Despite the varying nature of relationships (grandparent, sibling, difficult relationship), we were able to see a significant increase in contact frequency due to this intervention. As you can see in the Data & Key Findings charts below, every single participant increased contact frequency with their selected relative. This led to other feedback loops in our System Map, such as relatives beginning to initiate contact to reciprocate. 

Highlights

Participants found the personalization really effective – by prompting them during their downtime, using messages that they helped generate (they sent us reasons why they wanted to keep in touch at the beginning of the study), and adding content suggestions (we would ask them to text their relative a photo of Lake Lag, for example), we minimized friction and helped them feel like the prompting was a human, custom-made solution that worked. In one case, one participant felt particularly rewarded when their sister initiated contact first at the end of the study, meaning their efforts had paid off in just a short period of time.

Lowlights

Some participants found the frequency of every day prompting to be overwhelming, as their initial goal was to contact their relatives at most once a week. We did daily prompts due the short nature of this study, but for the actual app we’d likely adjust the frequency based on user preference – potentially at 2X their desired frequency (2 prompts a week rather than 5 prompts a week for weekly users) to make sure they’re amply reminded but it doesn’t get annoying.

Other Considerations

A confounding variable was Lunar New Year, as the holidays is traditionally a time for cross-border family members to call and catch up with each other. This is interesting for our study because 2 participants cited the timing as an impetus for them to begin keeping in touch with their family members regularly. This is also similar to our findings in our longitudinal study, which suggests that the timing of our product may matter to deliver the most effective results.

Data & Key Findings

Here is an overview of our participant data from each day.
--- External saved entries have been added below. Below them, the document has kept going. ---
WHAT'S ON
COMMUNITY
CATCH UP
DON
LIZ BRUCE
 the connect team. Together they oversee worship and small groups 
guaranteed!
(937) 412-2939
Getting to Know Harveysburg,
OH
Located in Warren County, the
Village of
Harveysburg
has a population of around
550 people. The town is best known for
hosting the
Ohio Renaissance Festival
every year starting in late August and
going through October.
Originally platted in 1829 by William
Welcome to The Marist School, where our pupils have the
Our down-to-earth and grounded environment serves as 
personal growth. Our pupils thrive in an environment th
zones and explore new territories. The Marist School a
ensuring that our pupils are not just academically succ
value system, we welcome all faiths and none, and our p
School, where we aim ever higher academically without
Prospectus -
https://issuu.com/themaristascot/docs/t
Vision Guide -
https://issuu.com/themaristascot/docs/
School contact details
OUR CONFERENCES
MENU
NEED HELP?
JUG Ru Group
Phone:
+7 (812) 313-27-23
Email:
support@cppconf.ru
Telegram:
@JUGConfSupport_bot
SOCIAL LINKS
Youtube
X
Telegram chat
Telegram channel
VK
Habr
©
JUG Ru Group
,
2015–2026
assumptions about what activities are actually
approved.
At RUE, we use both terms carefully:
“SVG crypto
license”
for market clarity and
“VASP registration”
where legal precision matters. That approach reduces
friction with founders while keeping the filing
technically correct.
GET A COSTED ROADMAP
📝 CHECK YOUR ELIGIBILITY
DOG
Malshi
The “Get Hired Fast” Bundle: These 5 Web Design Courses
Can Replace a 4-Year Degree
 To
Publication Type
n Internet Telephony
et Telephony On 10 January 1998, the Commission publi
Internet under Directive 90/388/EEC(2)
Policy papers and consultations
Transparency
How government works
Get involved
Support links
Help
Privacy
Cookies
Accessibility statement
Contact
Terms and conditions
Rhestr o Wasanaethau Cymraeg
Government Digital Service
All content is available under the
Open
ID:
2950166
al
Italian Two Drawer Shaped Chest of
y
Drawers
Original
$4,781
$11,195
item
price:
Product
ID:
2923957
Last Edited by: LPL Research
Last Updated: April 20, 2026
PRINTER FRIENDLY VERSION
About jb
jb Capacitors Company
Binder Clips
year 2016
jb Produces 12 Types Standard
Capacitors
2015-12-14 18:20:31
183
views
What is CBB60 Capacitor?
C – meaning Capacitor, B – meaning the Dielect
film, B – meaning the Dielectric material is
Here are our key findings from doing the intervention study and our post-study interview surveys.

System Map

Here are behavioral loops we found.

Next Steps

We’re going to further analyze this data and see how we might continue to emphasize positive feedback loops while reducing negative ones. We’re also considering a few product name ideas, such as InTouch and Closer, and perhaps using technologies such as Twilio to help automate our prompting since it ended up being a high manual load on the team this week.